Goat cheese? That has to be the secret ingredient? It’s not? Goodness, you just keep coming up with surprises. Goat cheese. Very, very exciting. Where do you get it? I used to go to Newman’s all the time but since we moved across town, I haven’t been back there. Oh, but isn’t Mr. Newman weird? Yeah, I went into the store once and I caught a glimpse into the back room. One of the stock boys was sodomizing a male blow-up doll. I thought it was strange too. You know what? What they do is their business. All I’m saying is that they should maybe lock the door. O.K., a tablespoon of goat cheese.

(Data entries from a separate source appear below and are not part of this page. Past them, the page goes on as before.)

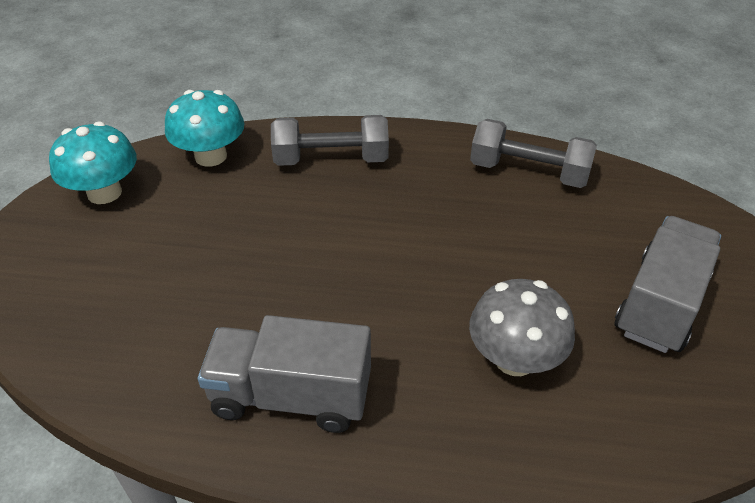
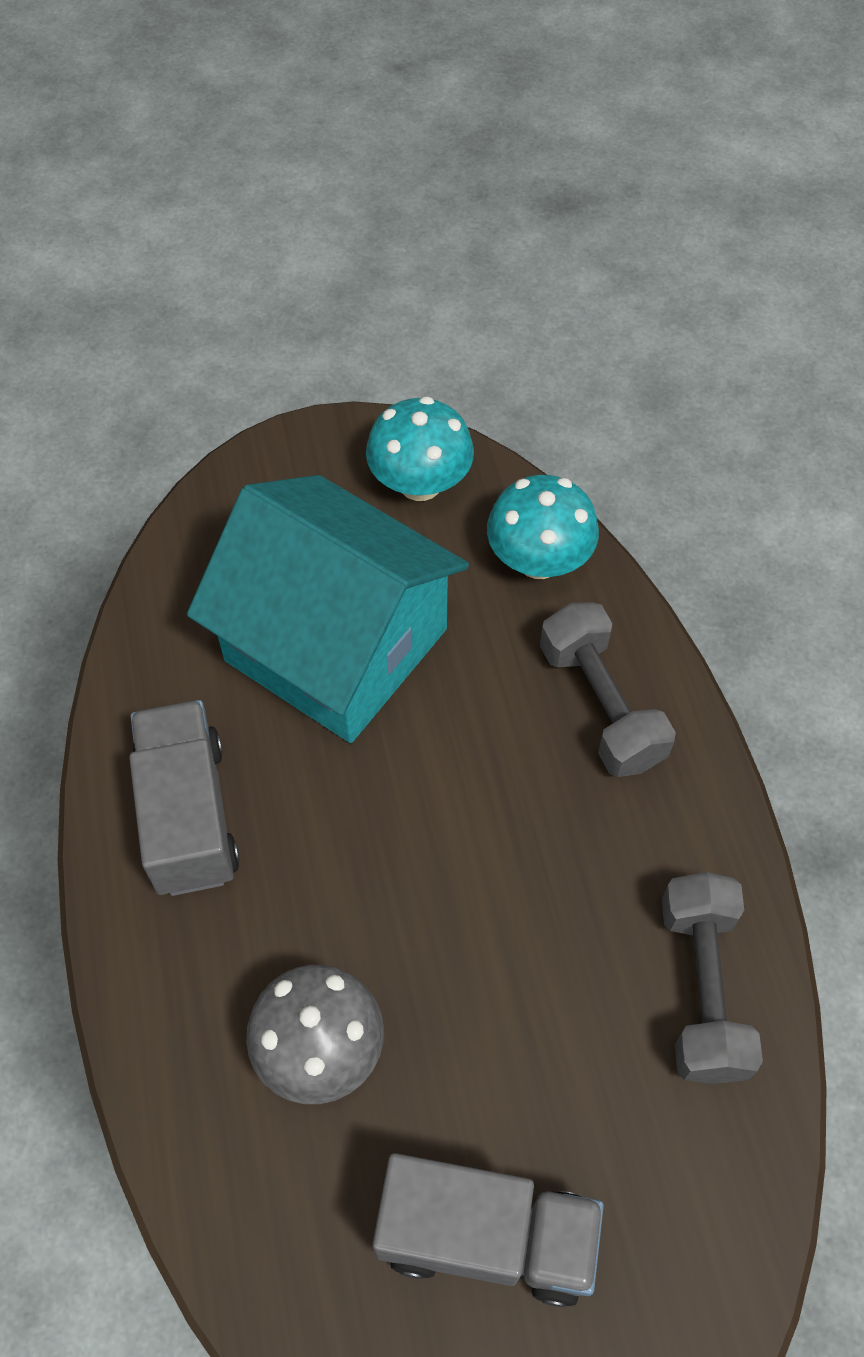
camera: 70 degrees right, 15 degrees up
(201, 270) = (336, 645): none -> turquoise house

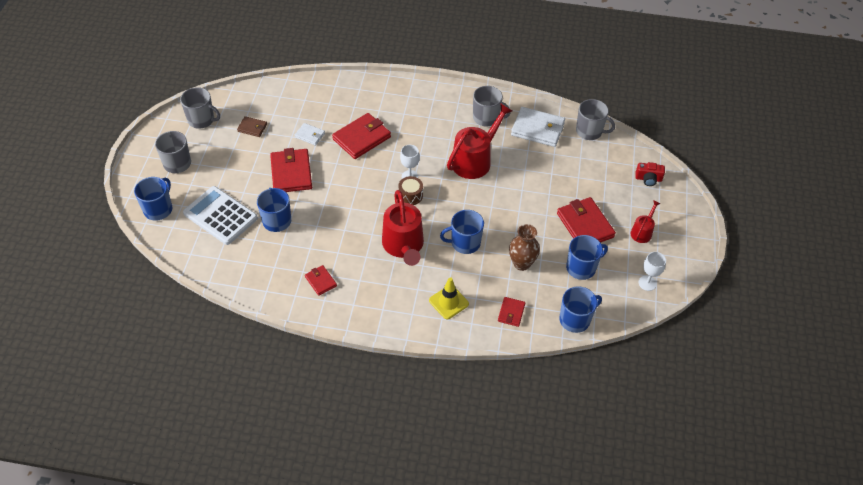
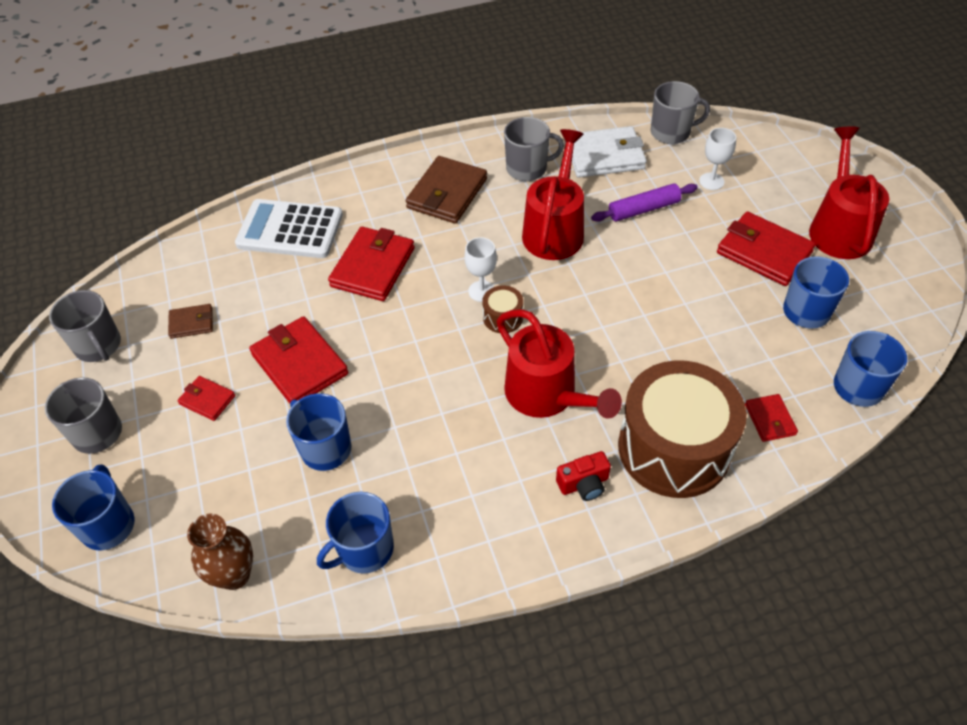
camera: 25 degrees left, 0 degrees up
(202, 120) = (98, 346): grey mug -> grey mug turned 60 degrees clockwise
(220, 216) = (226, 485): white calculator -> white calculator (290, 230)
(310, 135) = (291, 296): white wallet -> none
(321, 281) = (462, 512): red wallet -> red wallet (207, 400)
(430, 113) = (447, 193): none -> brown wallet
(448, 302) = (674, 448): yellow traffic cone -> brown drum
(464, 243) = (629, 350): blue mug -> blue mug (364, 549)
(521, 263) = (727, 342): brown vase -> brown vase (234, 575)
(535, 170) = (643, 209): none -> purple rolling pin
(642, 232) = (839, 229): red watering can -> red watering can, size x1.95
(647, 283) = (902, 292): white goblet -> white goblet (711, 181)
(648, 179) = (789, 160): red camera -> red camera (584, 484)

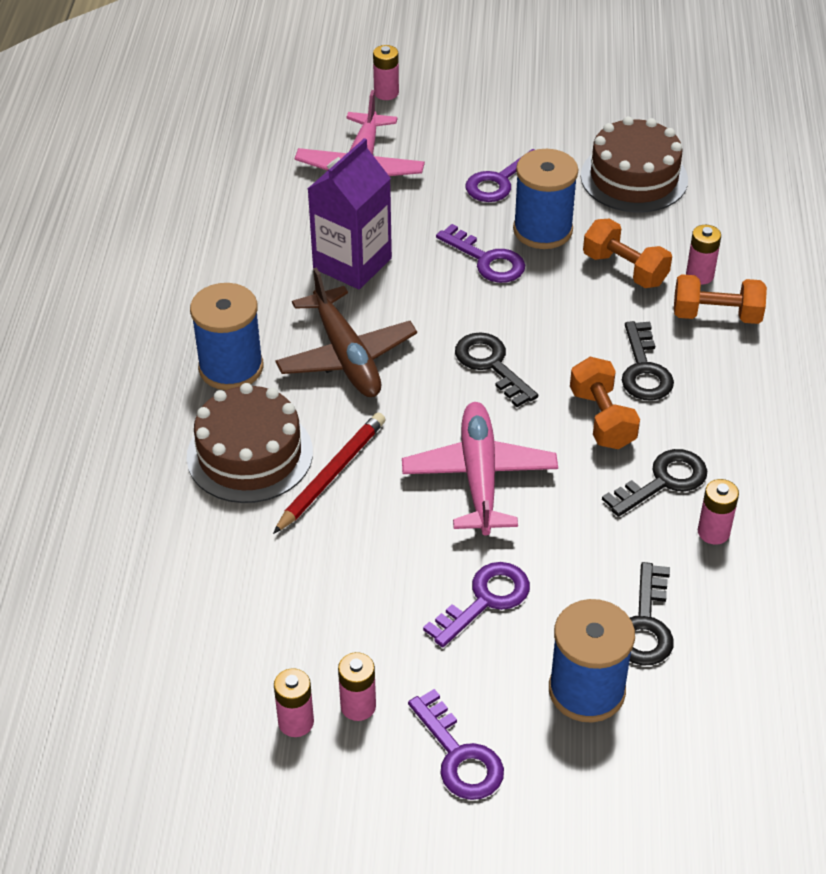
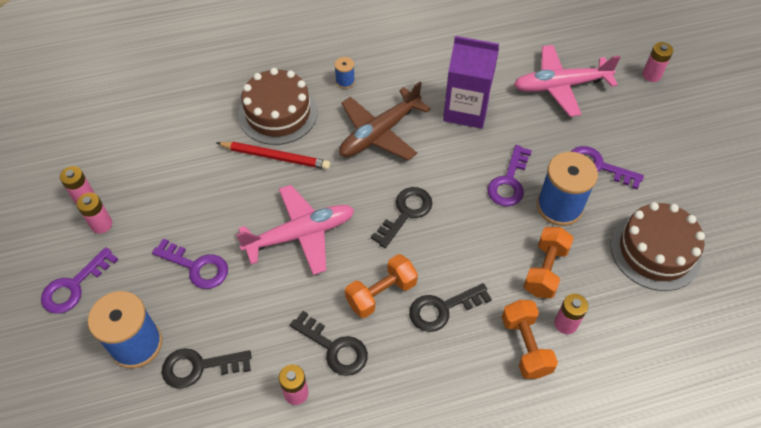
camera: 70 degrees right, 10 degrees up
(231, 368) = (345, 81): blue spool -> blue spool, size x0.46

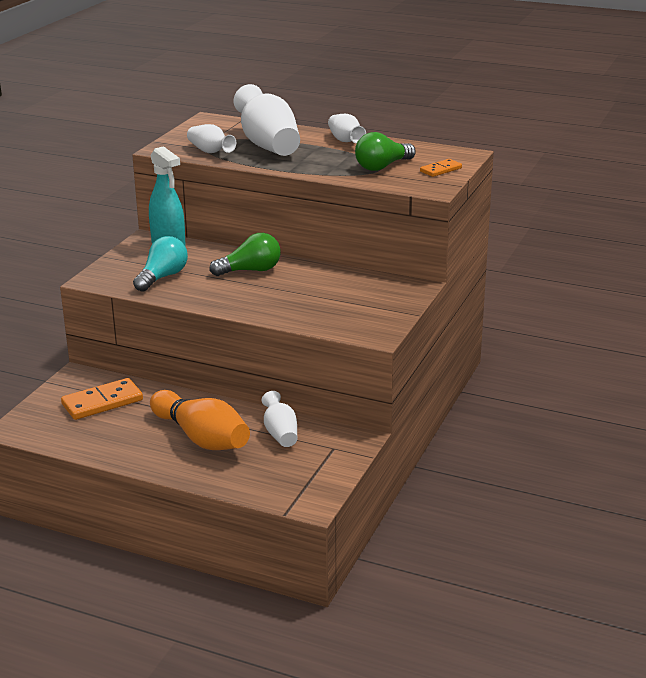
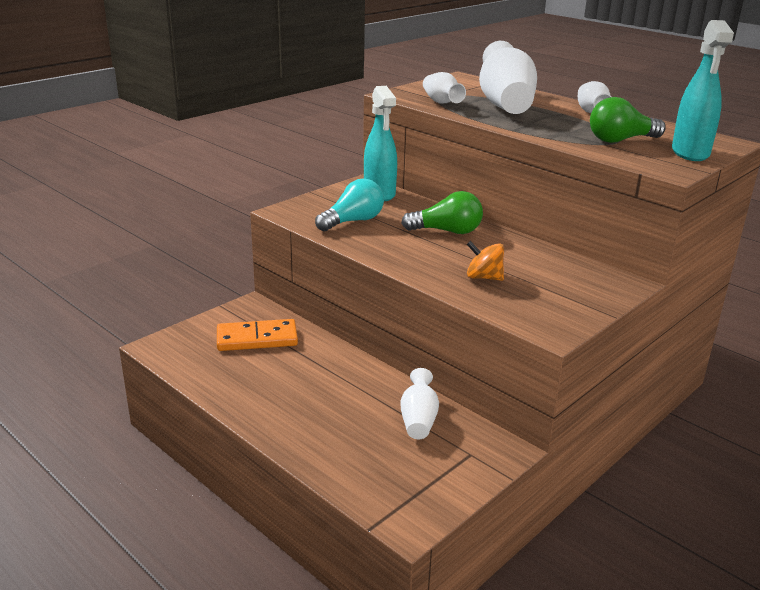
camera: 20 degrees right, 0 degrees up
(201, 438) = (331, 403): orange bowling pin -> none
(303, 304) = (484, 277): none -> orange spinning top
(441, 170) = (690, 153): orange domino -> turquoise spray bottle

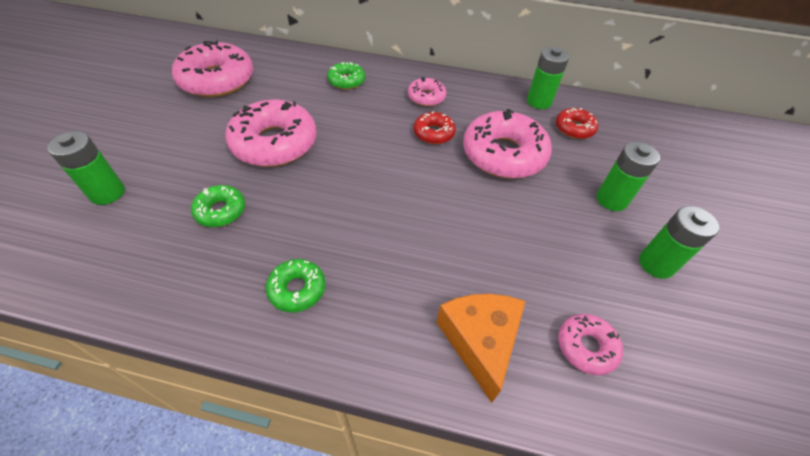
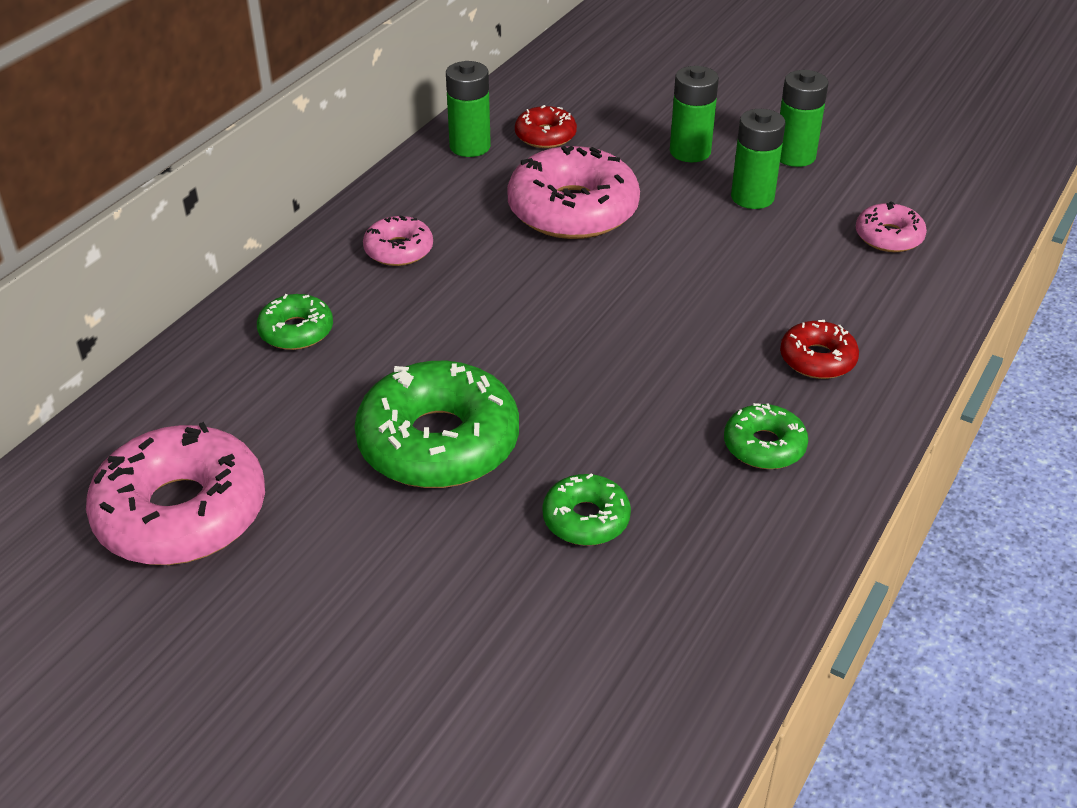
camera: 70 degrees left, 10 degrees down
(107, 193) = (484, 676): green battery -> green battery (752, 197)
(274, 143) = (438, 442): pink donut -> green donut
(434, 133) = (496, 262): red donut -> red donut (817, 359)
(480, 341) = (870, 307): orange cheese -> none

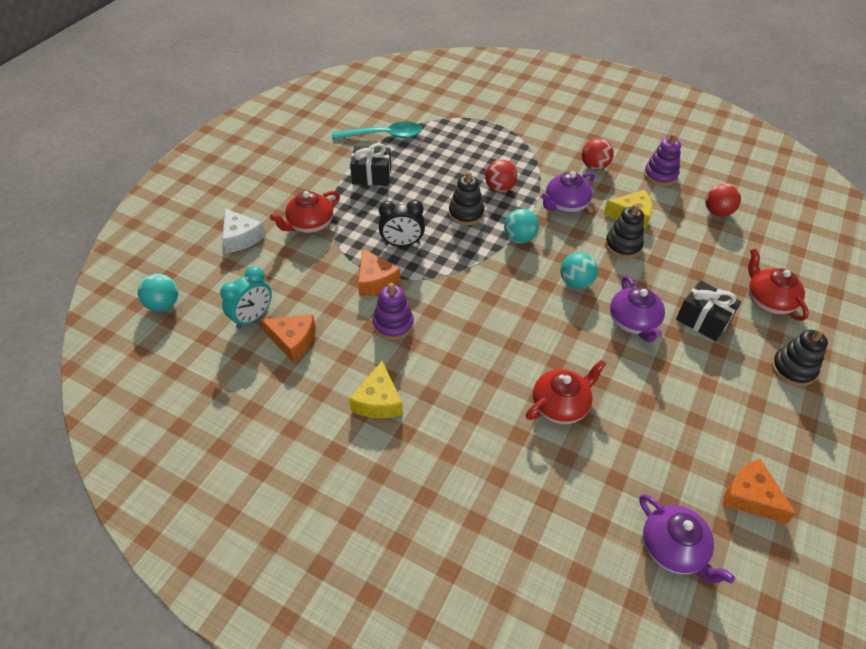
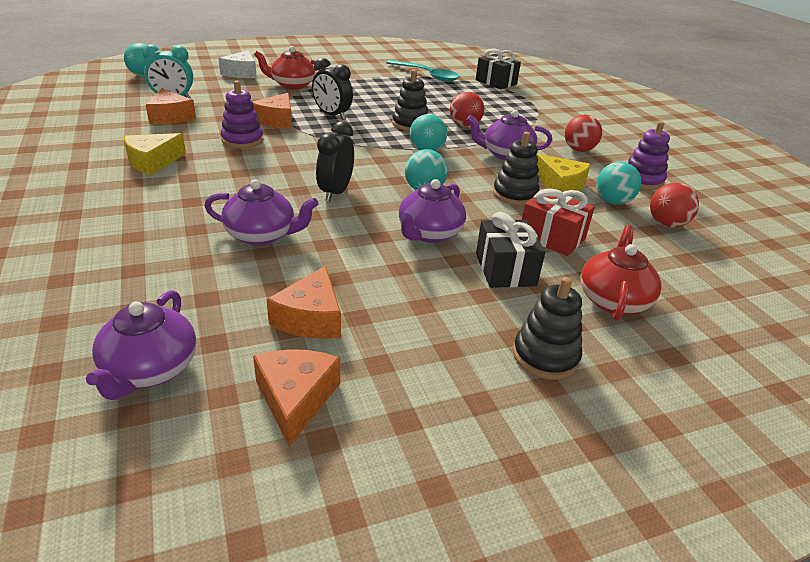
camera: 40 degrees right, 15 degrees down
(371, 176) = (379, 85): black gift -> black gift (496, 82)
(535, 329) = (335, 192): none -> black clock
(561, 405) = (262, 235): red teapot -> purple teapot
(673, 211) = (612, 202): none -> turquoise ball
(680, 442) = (311, 318): none -> orange cheese
(687, 272) = (552, 237): none -> red gift

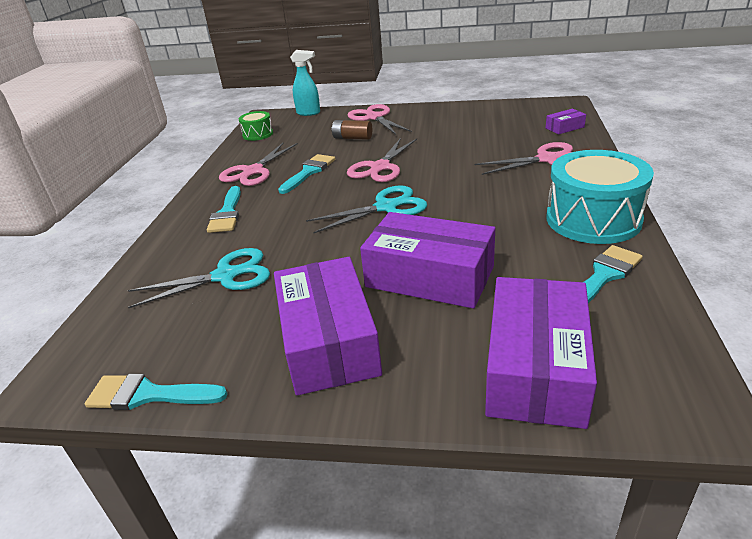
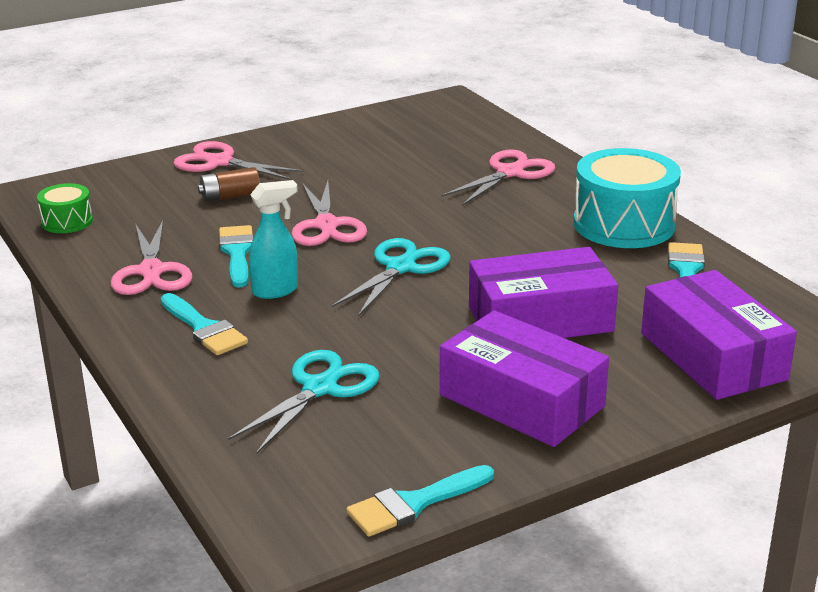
camera: 40 degrees left, 5 degrees down
(309, 113) = (101, 174): turquoise spray bottle -> turquoise spray bottle (276, 291)
(564, 127) = (485, 131): purple box -> none

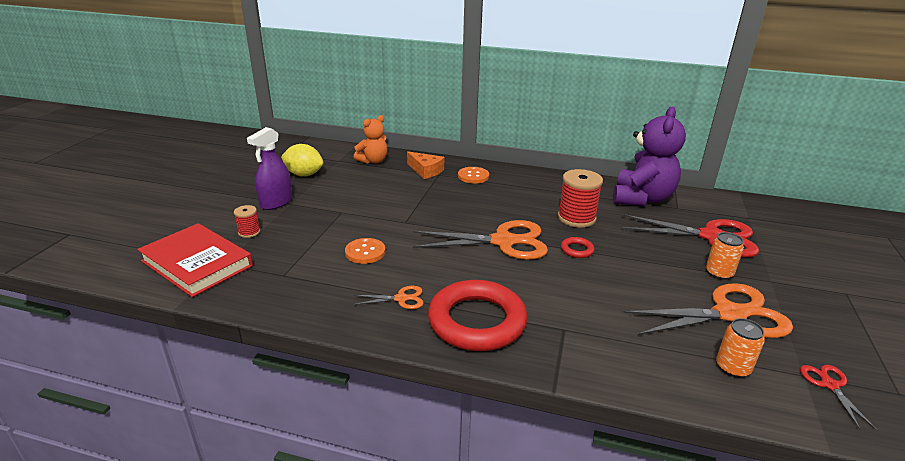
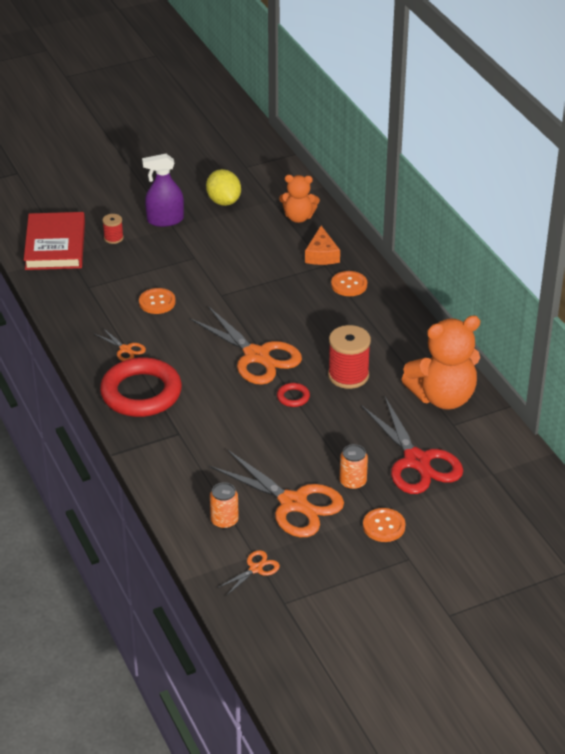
camera: 50 degrees right, 10 degrees up
(641, 198) = (443, 397): purple teddy bear -> orange teddy bear
(792, 285) = (384, 526): none -> orange button
(829, 385) = (255, 569): red scissors -> orange scissors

Tiger penis? So that’s the secret ingredient. Martha, you cad! It’s not! I can’t believe that there’s more. I used to get my tiger penis at Sheng-Tao’s but since they closed down, it’s virtually impossible to get quality, affordable tiger penis. You know who loves tiger penis? Well, aside for the female tigers. Oh Martha! I did it again, Martha! I am bad to the bone! No pun intended. Two in a row! Zing! Oh, I’m having a wonderful time.
What’s that, Harold? “More soup, please.” You heard the man, Martha. Let’s refill his bowl.